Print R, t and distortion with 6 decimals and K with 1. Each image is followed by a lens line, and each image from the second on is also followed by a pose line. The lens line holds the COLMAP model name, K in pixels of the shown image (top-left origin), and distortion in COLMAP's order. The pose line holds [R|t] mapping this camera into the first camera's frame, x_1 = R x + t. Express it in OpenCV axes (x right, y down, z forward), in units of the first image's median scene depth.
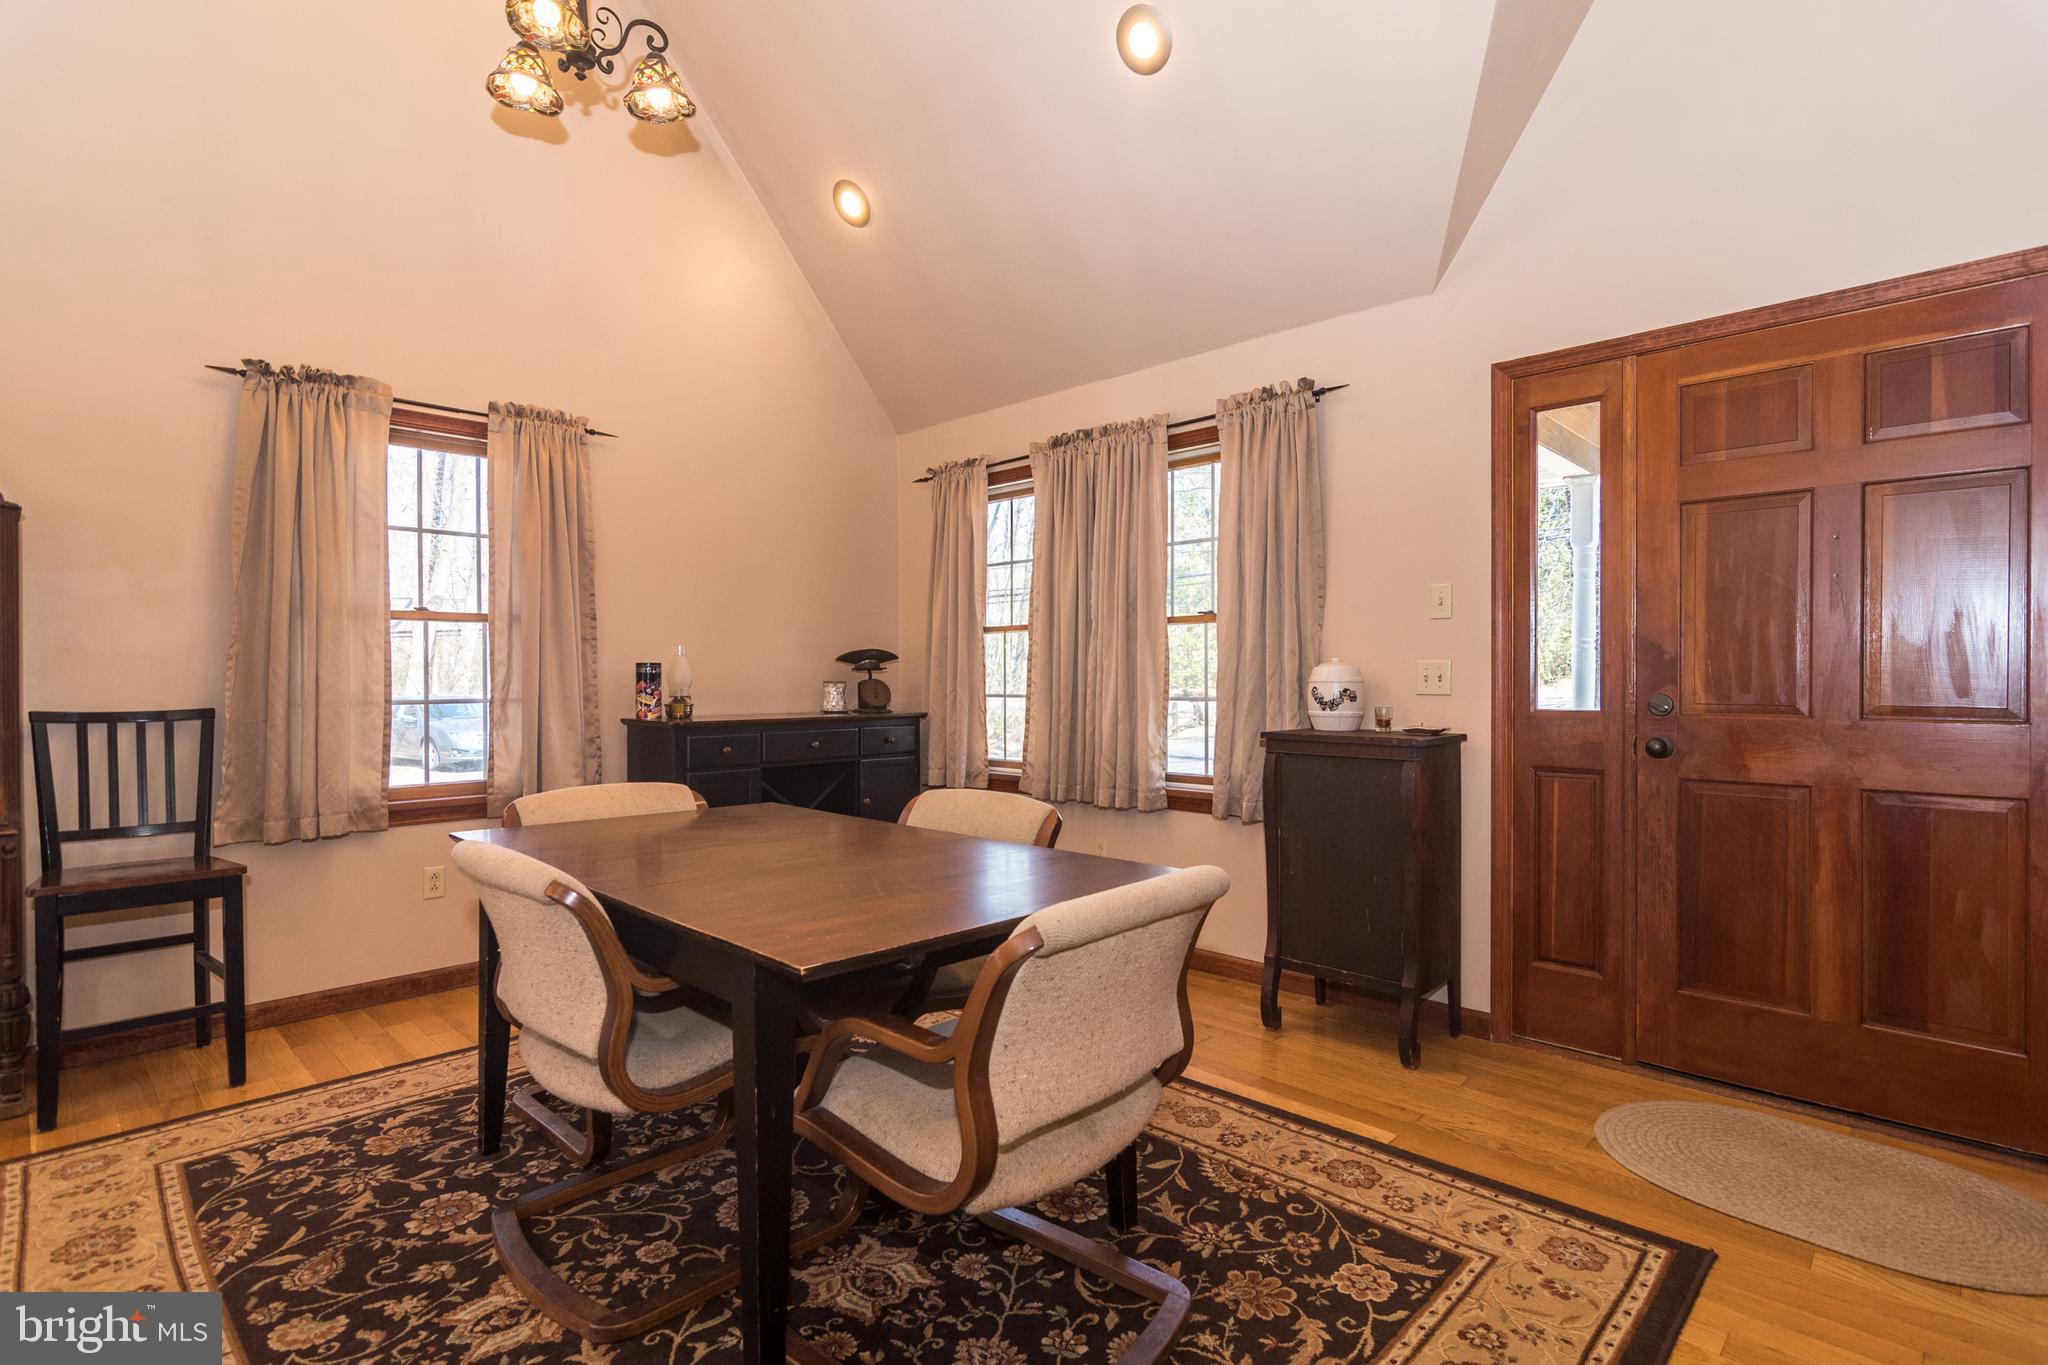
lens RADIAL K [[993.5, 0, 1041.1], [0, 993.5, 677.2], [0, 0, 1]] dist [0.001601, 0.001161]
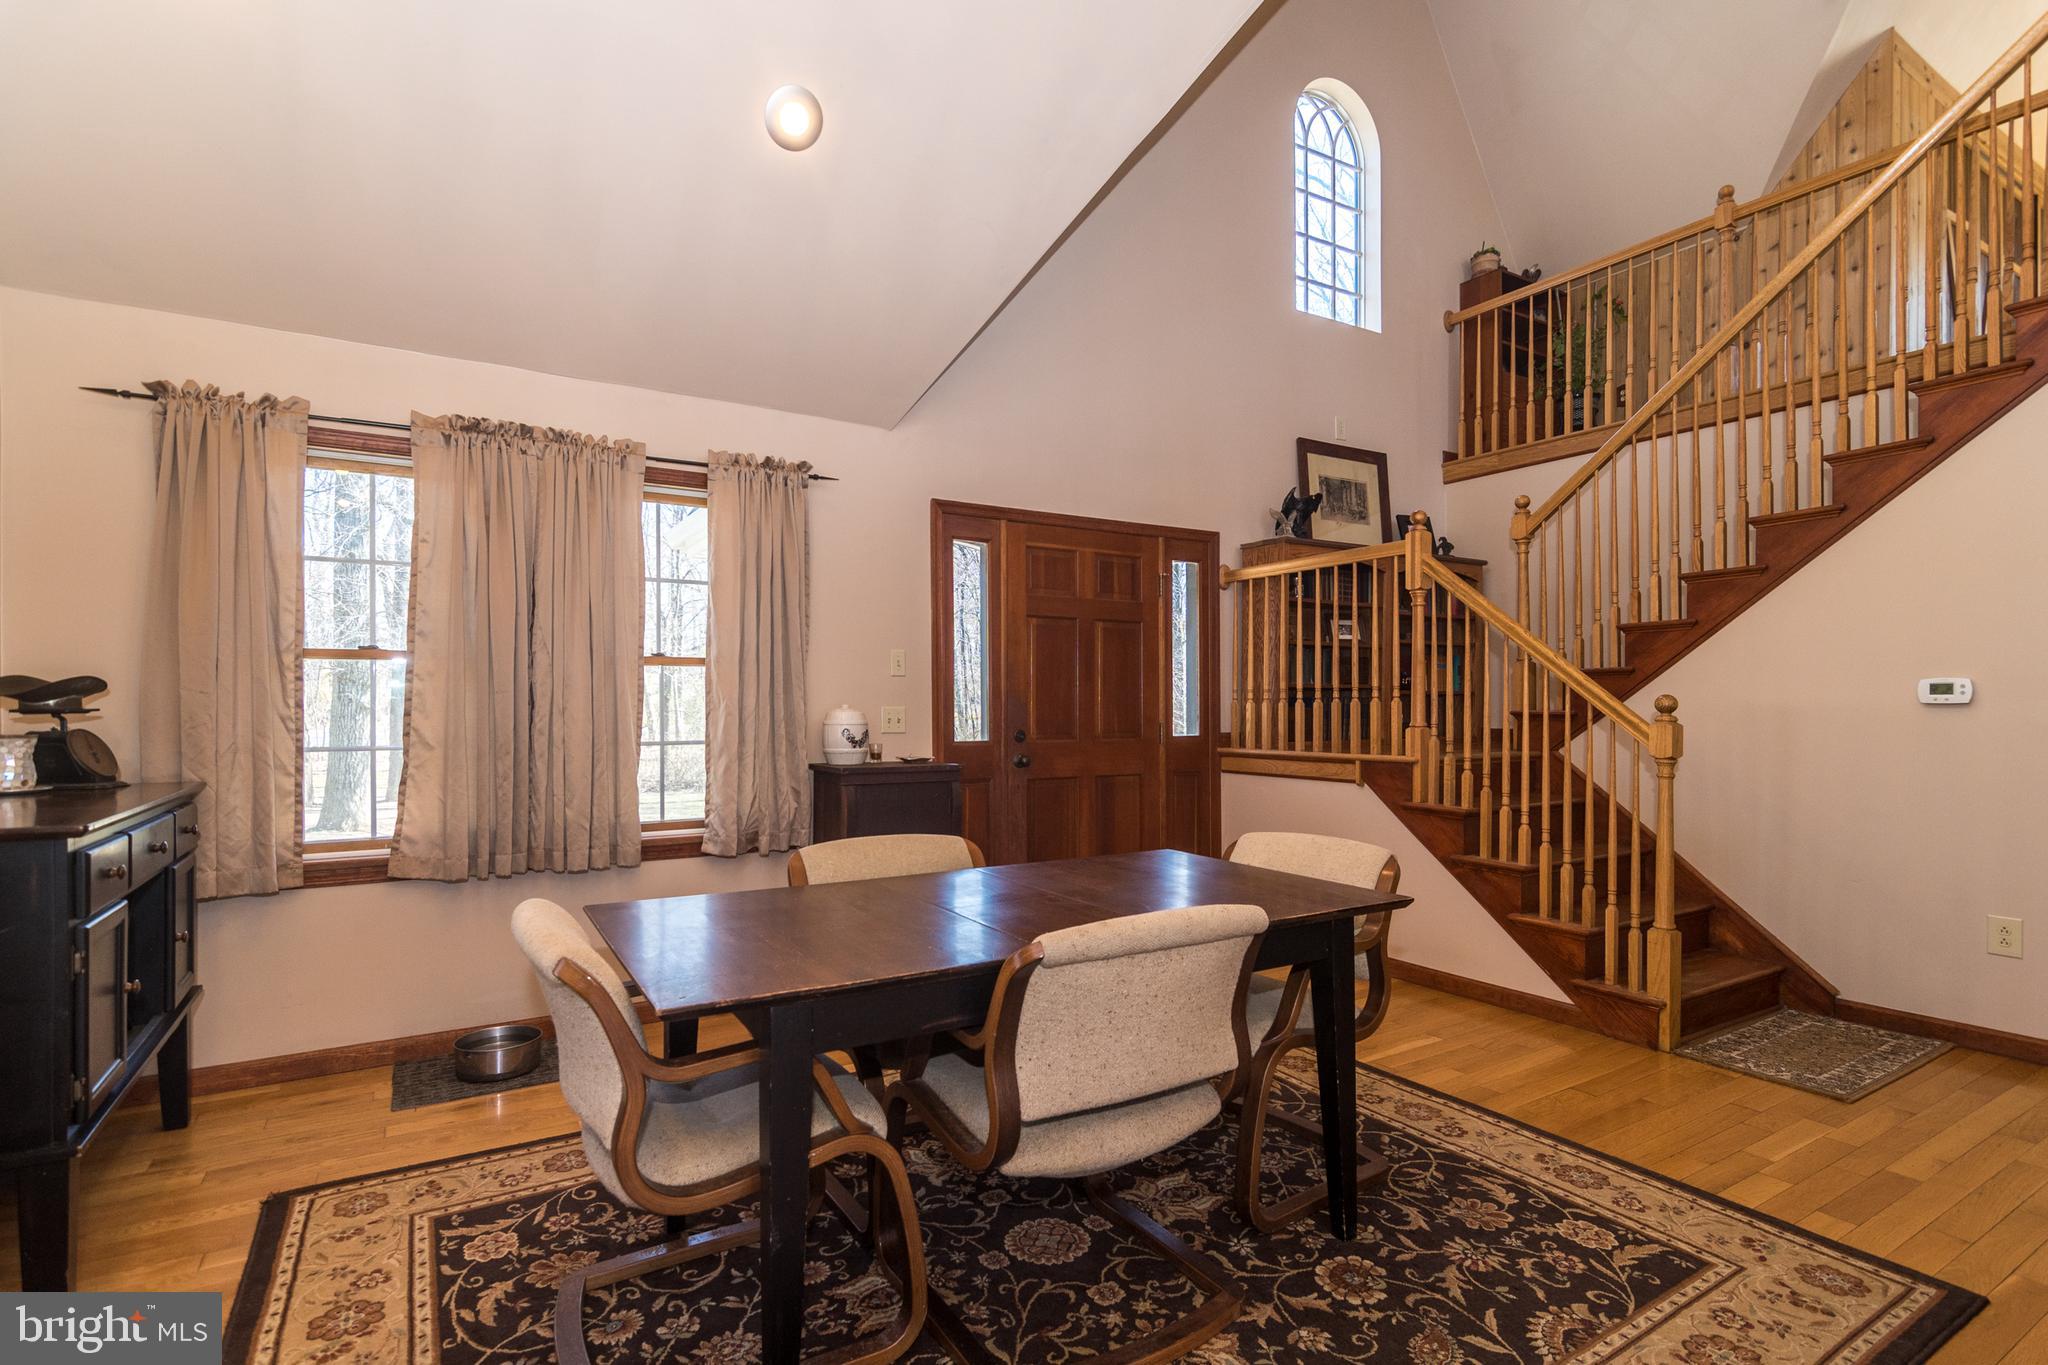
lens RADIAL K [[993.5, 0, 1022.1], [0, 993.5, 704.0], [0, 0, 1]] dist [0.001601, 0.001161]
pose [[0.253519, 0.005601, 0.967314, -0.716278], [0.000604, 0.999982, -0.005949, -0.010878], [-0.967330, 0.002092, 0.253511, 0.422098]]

* * *

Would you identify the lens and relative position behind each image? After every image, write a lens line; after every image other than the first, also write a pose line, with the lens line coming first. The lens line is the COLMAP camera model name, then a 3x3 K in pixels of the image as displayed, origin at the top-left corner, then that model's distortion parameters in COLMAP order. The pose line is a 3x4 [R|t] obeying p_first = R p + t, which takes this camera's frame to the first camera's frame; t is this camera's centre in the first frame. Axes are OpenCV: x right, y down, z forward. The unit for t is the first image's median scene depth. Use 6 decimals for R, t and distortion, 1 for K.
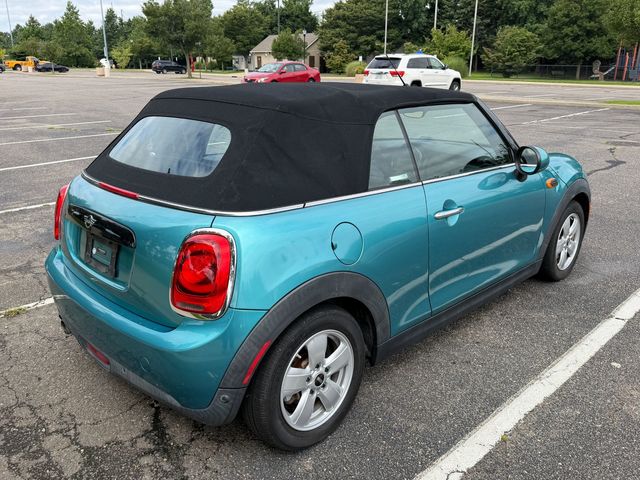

---

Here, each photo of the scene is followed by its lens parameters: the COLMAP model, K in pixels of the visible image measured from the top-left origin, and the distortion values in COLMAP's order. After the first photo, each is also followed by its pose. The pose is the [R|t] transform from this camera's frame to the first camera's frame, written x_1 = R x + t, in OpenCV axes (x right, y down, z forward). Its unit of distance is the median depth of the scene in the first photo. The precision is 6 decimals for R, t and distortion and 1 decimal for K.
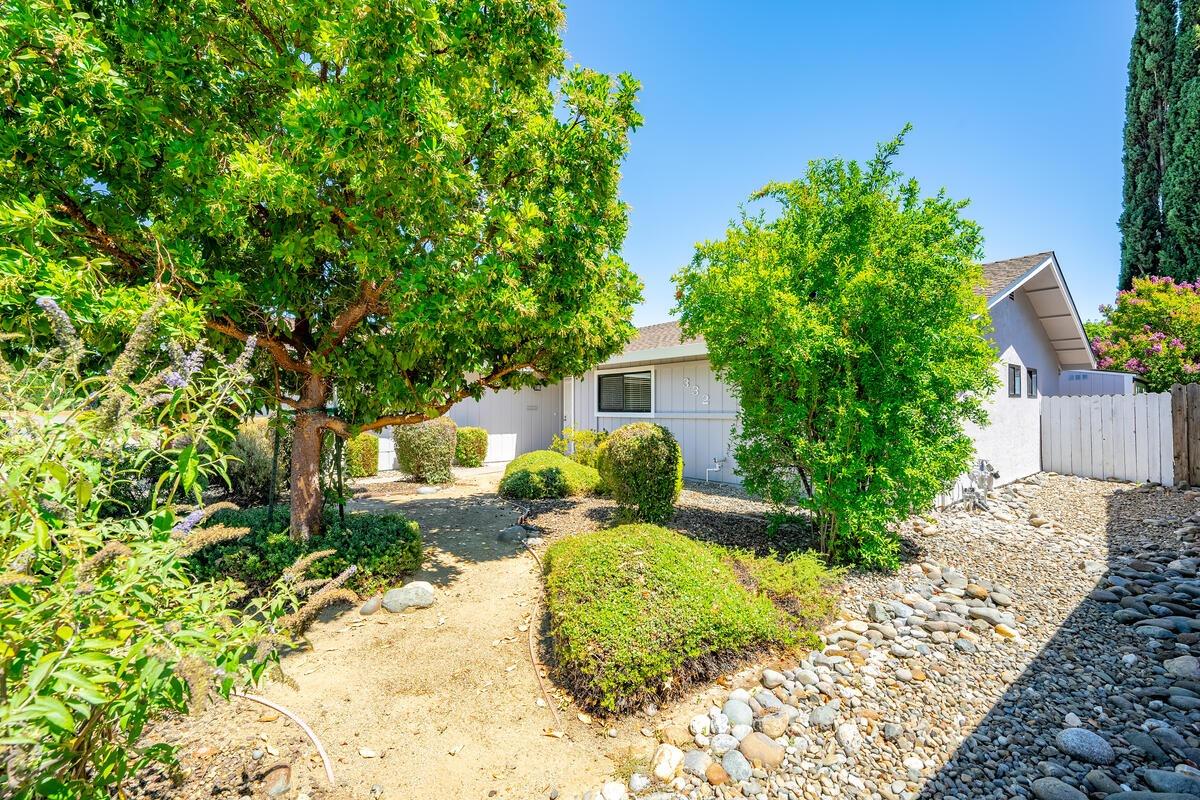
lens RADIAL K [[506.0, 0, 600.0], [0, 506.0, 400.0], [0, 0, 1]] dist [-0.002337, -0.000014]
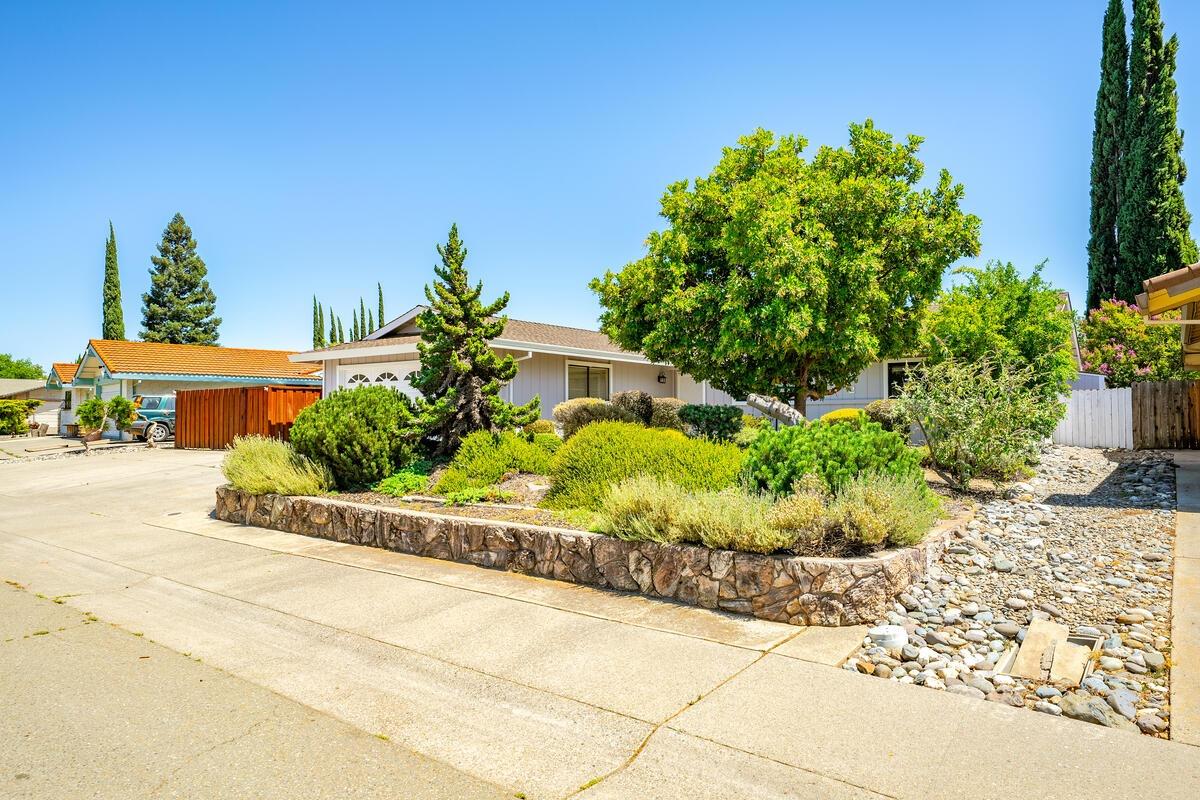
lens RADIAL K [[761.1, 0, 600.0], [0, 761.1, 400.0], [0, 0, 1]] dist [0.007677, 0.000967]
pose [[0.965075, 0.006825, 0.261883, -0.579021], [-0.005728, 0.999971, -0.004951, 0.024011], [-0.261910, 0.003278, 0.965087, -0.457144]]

__DESCRIPTION OF THE TASK__: Update the entries from the line that contains "Print R, t and" through the line that contains "0.002092, 0.253511, 0.422098]]" by replacing "pose line" with "motion line" and keeping everything else the same. Leave the pictures out of your answer.

__OUTPUT OF THE EXERCISE__:
Print R, t and distortion with 6 decimals and K with 1. Each image is followed by a lens line, and each image from the second on is also followed by a motion line. The lens line holds the COLMAP model name, K in pixels of the shown image (top-left origin), and distortion in COLMAP's order. The motion line holds [R|t] mapping this camera into the first camera's frame, x_1 = R x + t. Express it in OpenCV axes (x right, y down, z forward), in units of the first image's median scene depth.
lens RADIAL K [[993.5, 0, 1041.1], [0, 993.5, 677.2], [0, 0, 1]] dist [0.001601, 0.001161]
lens RADIAL K [[993.5, 0, 1022.1], [0, 993.5, 704.0], [0, 0, 1]] dist [0.001601, 0.001161]
pose [[0.253519, 0.005601, 0.967314, -0.716278], [0.000604, 0.999982, -0.005949, -0.010878], [-0.967330, 0.002092, 0.253511, 0.422098]]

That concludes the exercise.